CSV Architects’ Presentation in Support of Sustainable Kingston
Here at CSV Architects’, sustainable design is fundamental to all our work. This means it is crucial that we stay up to date with the various regulations surrounding this increasingly popular topic, in an ever-changing landscape. Because CSV has our very own expert in this field (Sustainability Consultant Stephen Pope), we really make an effort to spread our knowledge to others in the industry in hopes of promoting sustainable design and making it more accessible to all.
On September 21st, Stephen drove to Kingston, Ontario to present a lecture for members of Sustainable Kingston, a non-profit organization that strives to enhance the livability and resiliency of its city. This talk focused on the new Ontario Regulation on Large Building Energy and Water Reporting and Benchmarking (O.Reg 20/17). Stephen has quite a bit of experience in this area - in his 18-year association with Natural Resources Canada, he delivered over 120 presentations of this type!
CSV undertook this project as a way of reinforcing our own activities under our commitment to EnviroCentre’s Carbon 613, to reduce GHG emissions and energy and water consumption. Carbon 613 is one of 8 social enterprises across Ontario that assemble networks of businesses that are setting sustainability targets with the support of Sustainability CoLab. This organization aims to create a collaborative network of organizations committed to embedding sustainability into their operations and driving environmental and economic advancement in the National Capital Region.
The New Ontario Regulation on Large Building Energy and Water Reporting and Benchmarking
Ontario Regulation 20/17 is simple in concept, but quite revolutionary in attitude, and consistent with other recent changes in building regulations.
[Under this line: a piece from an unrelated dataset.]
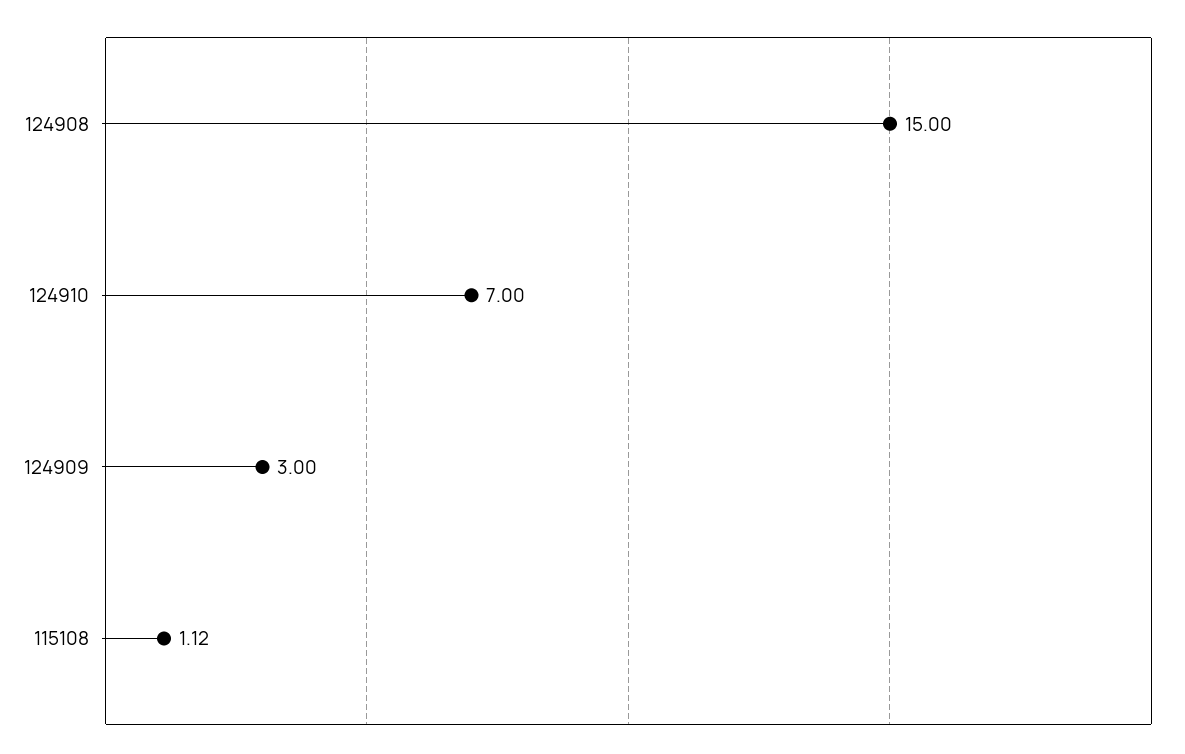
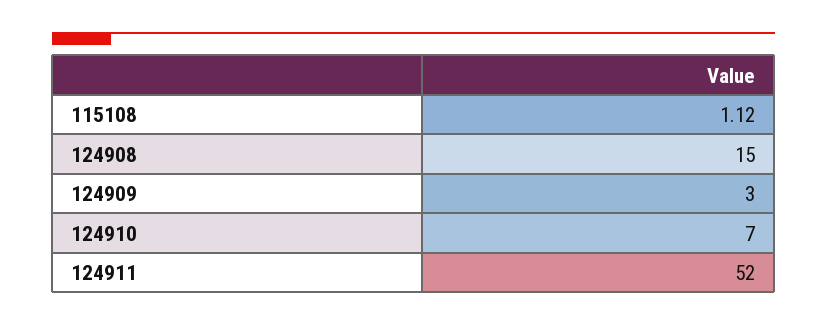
124911: none -> 52

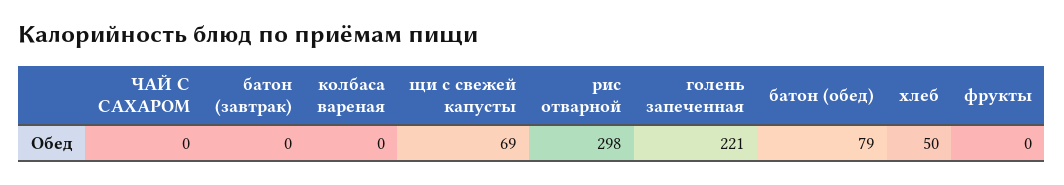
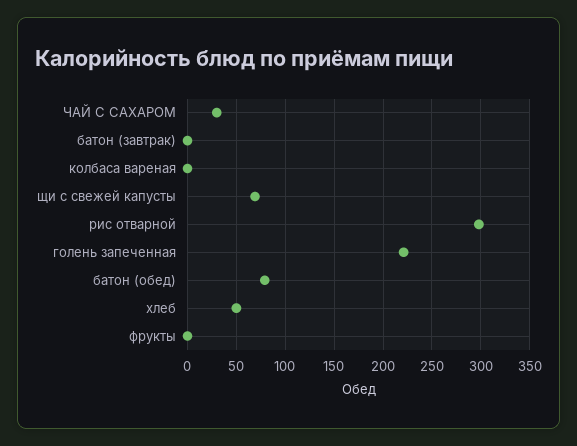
ЧАЙ С САХАРОМ: 0 -> 30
In the past, building regulations only focused on health and safety, and information about building performance was the private property of the building owner.
To comply with this regulation, participants will use the Canadian version of the US EPA’s Portfolio Manager software to do the following:
· declare the location and gross floor area (in sq.ft.) of the building(s)
· provide the occupancy (with the ability to define multiple occupancies) and its percentage leased
· enter the utility bills for the year in the appropriate spots
Buildings with a gross floor area greater than 250,000 sq.ft., (with Multiple Unit Residential Buildings, MURBs, exempted) are collecting data now for reporting on July 1st, 2018. Buildings with a gross floor area of 100,000 sq.ft., will be added in 2018 with MURBs now having to report, and will deliver their first reports in 2019. Finally, buildings greater than or equal to 50,000 sq.ft., will be added in 2019, with the first report required in 2020.
Recently the Ministry of Municipal Affairs has declared that the building code will now be used as a support mechanism for the Ontario Climate Change Action Plan. This new approach has already seen the introduction of a carbon consumption declaration in building permit applications, and a dramatic increase in the thermal requirements for the building enclosure since 2011. Public reporting of energy and water consumption, and the GHG impacts of that consumption, will start for the largest building types in 2018.
The collection and analysis of energy and water consumption information is considered an essential part of provincial planning around these two commodities. This legislation describes the new requirement for data management and reporting as a win for owners, who now will have a new management tool to assist with their own planning. It is hoped that the information will lead to better management of building equipment replacement cycles, which in turn will lead to re-investment and improvement of the building stock in Ontario.
Issues for Concern
Of course, the devil is always in the details, and conversations Stephen had with the attendees of this lecture raised some significant issues. The first was very visible just from looking out of the windows of the Sustainable Kingston Office. Most of Kingston’s downtown is 2 to 4 stories high, and as 19th Century “Main Street” type buildings, they have footprints much less than would be required for the minimum 50,000 sq.ft. gross floor area of this regulation. Checking the general nature of the Canadian building stock as represented by the Natural Resources Canada 2009 Survey of Commercial / Institutional Energy Use, buildings larger than 50,000 sq.ft. represent only 6.4% of the total number of buildings, although they represent just over half of the total floor area and use just under half of the total of energy used by buildings. Most buildings will simply be under the radar.
There was also some questioning about the requirements as expressed in the legislation for the utilities to give the information to owners, when most owners receive regular utility bills. No explanatory clauses responding to the question are in the regulation, which is quite short. The speculative response was that some buildings in older cities are still not metered and the owner has an agreement with the utility on a pre-rated bill based on total floor area and bulk metering for a specific area. It was further speculated that requiring the utility to release the data addressed previous challenges in access to information on the part of other authorities.
Finally, while using Portfolio Manager to track and analyze consumption is simple enough, and the reporting obligation is clearly established, no details were provided regarding to whom an owner would report the details. It may simply be the case that the Ministry of Municipal Affairs would access the Portfolio Manager database, but the details remain obscure.
While this regulation is indeed a step in the right direction, it seems that building owners will need to be on the lookout for future announcements related to this regulation.